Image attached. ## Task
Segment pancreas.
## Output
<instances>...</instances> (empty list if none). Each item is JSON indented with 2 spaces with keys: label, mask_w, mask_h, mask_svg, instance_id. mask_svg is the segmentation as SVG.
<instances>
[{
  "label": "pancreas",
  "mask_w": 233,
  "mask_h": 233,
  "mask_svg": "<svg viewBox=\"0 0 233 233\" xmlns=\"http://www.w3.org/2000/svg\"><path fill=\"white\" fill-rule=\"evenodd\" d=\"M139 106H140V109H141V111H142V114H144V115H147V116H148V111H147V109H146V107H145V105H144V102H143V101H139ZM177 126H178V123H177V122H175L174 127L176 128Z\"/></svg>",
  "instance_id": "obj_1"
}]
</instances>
== == ==
→ **Request**: Rewrite the records above with "empty list if none" changed to "an empty list when nothing is found" and everything else kept the same.

→ **Task result**:
Image attached. ## Task
Segment pancreas.
## Output
<instances>...</instances> (an empty list when nothing is found). Each item is JSON indented with 2 spaces with keys: label, mask_w, mask_h, mask_svg, instance_id. mask_svg is the segmentation as SVG.
<instances>
[{
  "label": "pancreas",
  "mask_w": 233,
  "mask_h": 233,
  "mask_svg": "<svg viewBox=\"0 0 233 233\" xmlns=\"http://www.w3.org/2000/svg\"><path fill=\"white\" fill-rule=\"evenodd\" d=\"M139 106H140V109H141V111H142V114H144V115H147V116H148V111H147V109H146V107H145V105H144V102H143V101H139ZM177 126H178V123H177V122H175L174 127L176 128Z\"/></svg>",
  "instance_id": "obj_1"
}]
</instances>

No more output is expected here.